I’ve just been reading an excellent whitepaper, providing new views on customer service, authored by Dr. Nicola J. Millard, Customer Experience Futurologist with BT. Dr. Millard recently penned a whitepaper titled “Clouds, Crowds and Customers: Doing Business as Unusual” and it’s full of enough great insight to span more than just one post here.
While many of the points the doctor makes in the whitepaper resonate with me, one or two stand out. She states that it’s not important what technology does, but what people do with it. And she also says that companies can’t simply use new technology to prop up the status quo – they have to change the way they think and operate – it’s no longer business as usual.
Let’s take a look at customer service in the multi-channel world as Dr. Millard sees it. Providing customers with automated self help solutions does not mean that the more expensive contact centers and face-to-face channels will no longer be used. She contends that mostly what goes to the self help channels are the simpler issues and transactional stuff. This leaves the call center staff to deal with the more complex issues. So, you have front line agents who don’t have the knowledge, training or resources to deal with these kinds of issues and your customers find your support is lacking.

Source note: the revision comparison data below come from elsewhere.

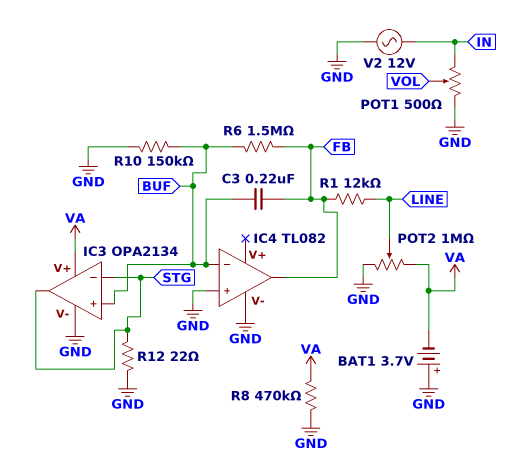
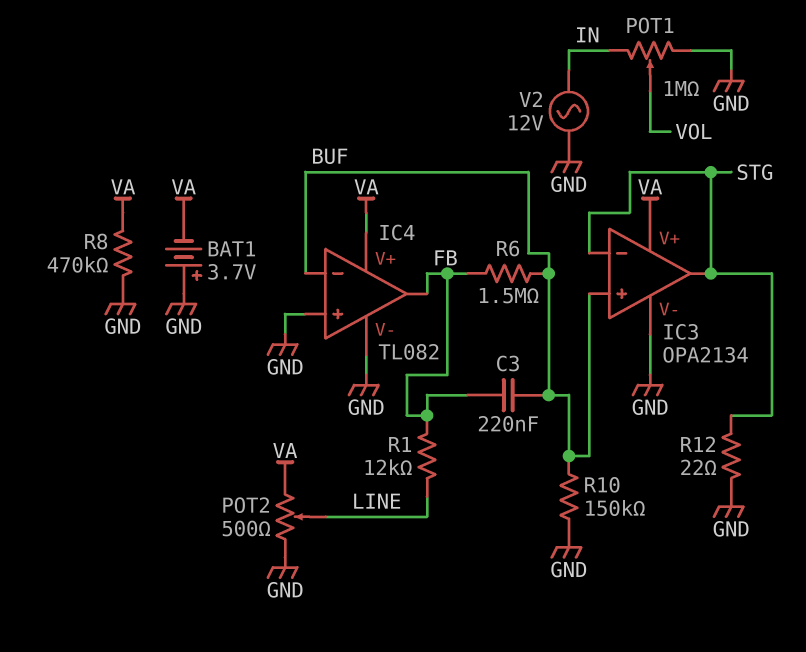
IC4 pin V+: none -> VA
POT1: 500 (GND, IN, wiper VOL) -> 1M (GND, IN, wiper VOL)
POT2: 1M (GND, VA, wiper LINE) -> 500 (GND, VA, wiper LINE)

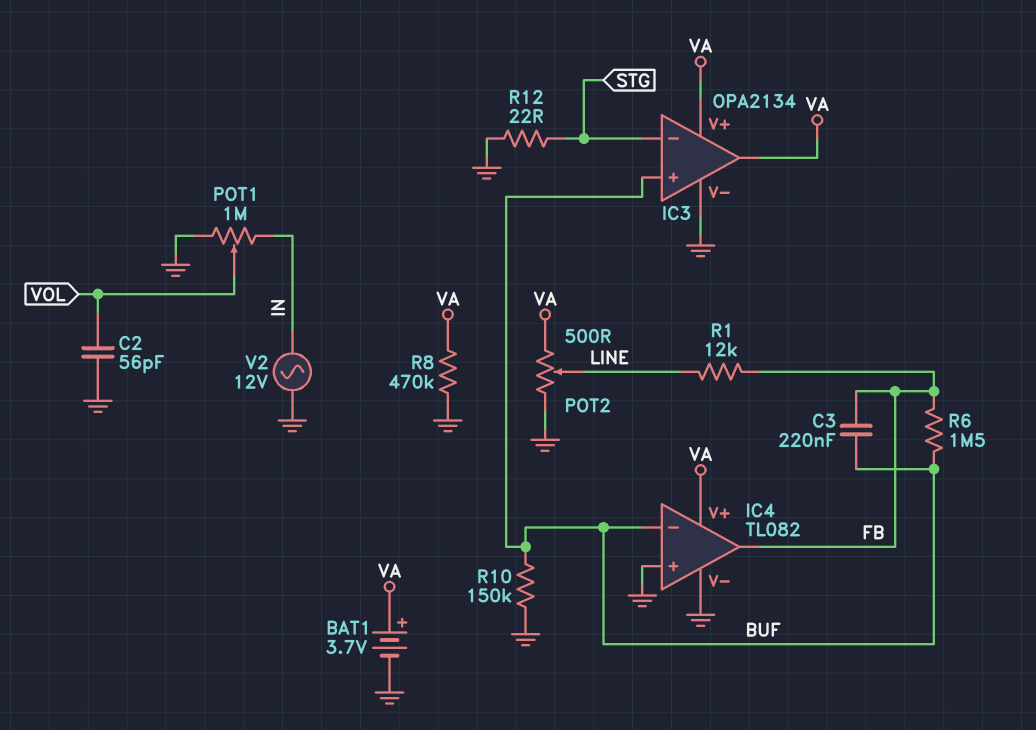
BAT1: 3.7V (plus GND, minus VA) -> 3.7V (plus VA, minus GND)
C2: none -> 56pF (GND, VOL)
IC3 pin out: STG -> VA

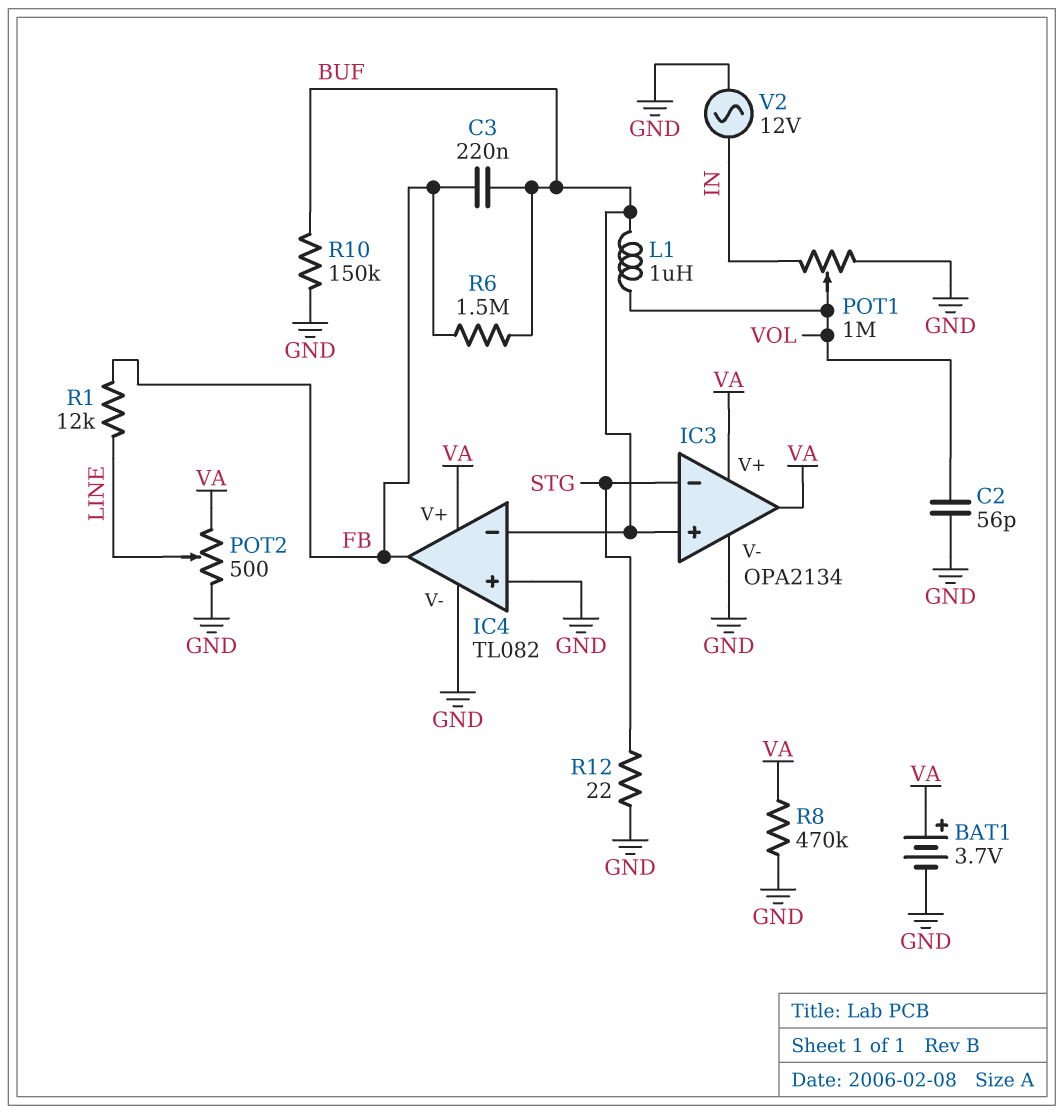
L1: none -> 1uH (BUF, VOL)

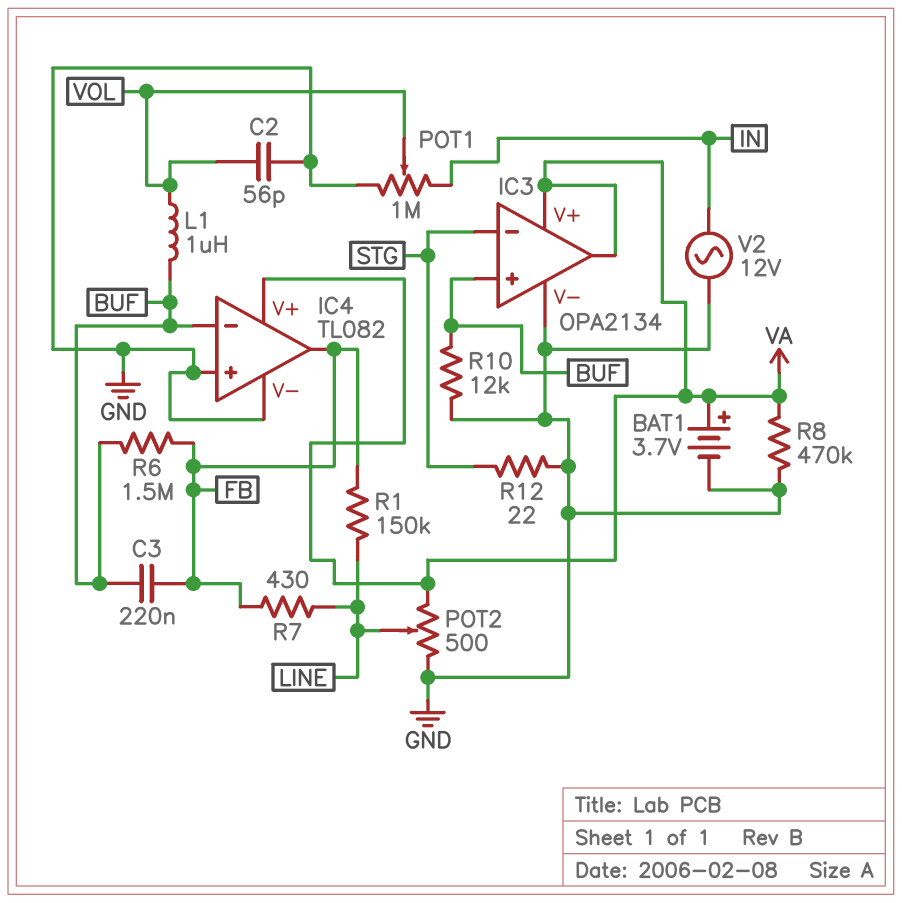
R1: 12k (FB, LINE) -> 150k (FB, LINE)
R7: none -> 430 (FB, LINE)
R10: 150k (BUF, GND) -> 12k (BUF, GND)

Customer time is the standard, not corporate time: customer-service in a real-time world
Millard suggests corporations must adopt a “speed dating” system for clients, which matches them with the appropriate expert within the company. This is called “networked expertise.” She writes about “networked expertise” and the technology to support it in more detail in the whitepaper.
Today, no one can know everything, but organizations have a large pool of expertise to draw on. The problem is that there is usually no way to connect those experts directly with customers and transfer knowledge. The contact center is a bottle neck which restricts that information from flowing to the right people.
A more decentralized approach can be much more effective. We have the technology today which will support this new way of doing business if we are open to new ways of thinking about how we do business.
Using unified communications, remote workers and a robust CRM solution, networked expertise can provide faster and more accurate answers resulting in happier clients. She claims this kind of approach can result in a 70-75% increase in first contact resolution rates. There’s got to be a huge cost saving there when you consider how expensive it is for people to keep calling back over and over looking for a resolution to the same issue and having to start all over again.
Of course you have to employ technology to manage the access to your team of experts so that the load is spread out and no single expert is overwhelmed. Obviously these people have other work to do in a day and if that is impeded, they probably won’t be keen on this approach.
It’s a great read and may drastically change the way you view customer service in today’s world where customer time is the standard and not corporate time.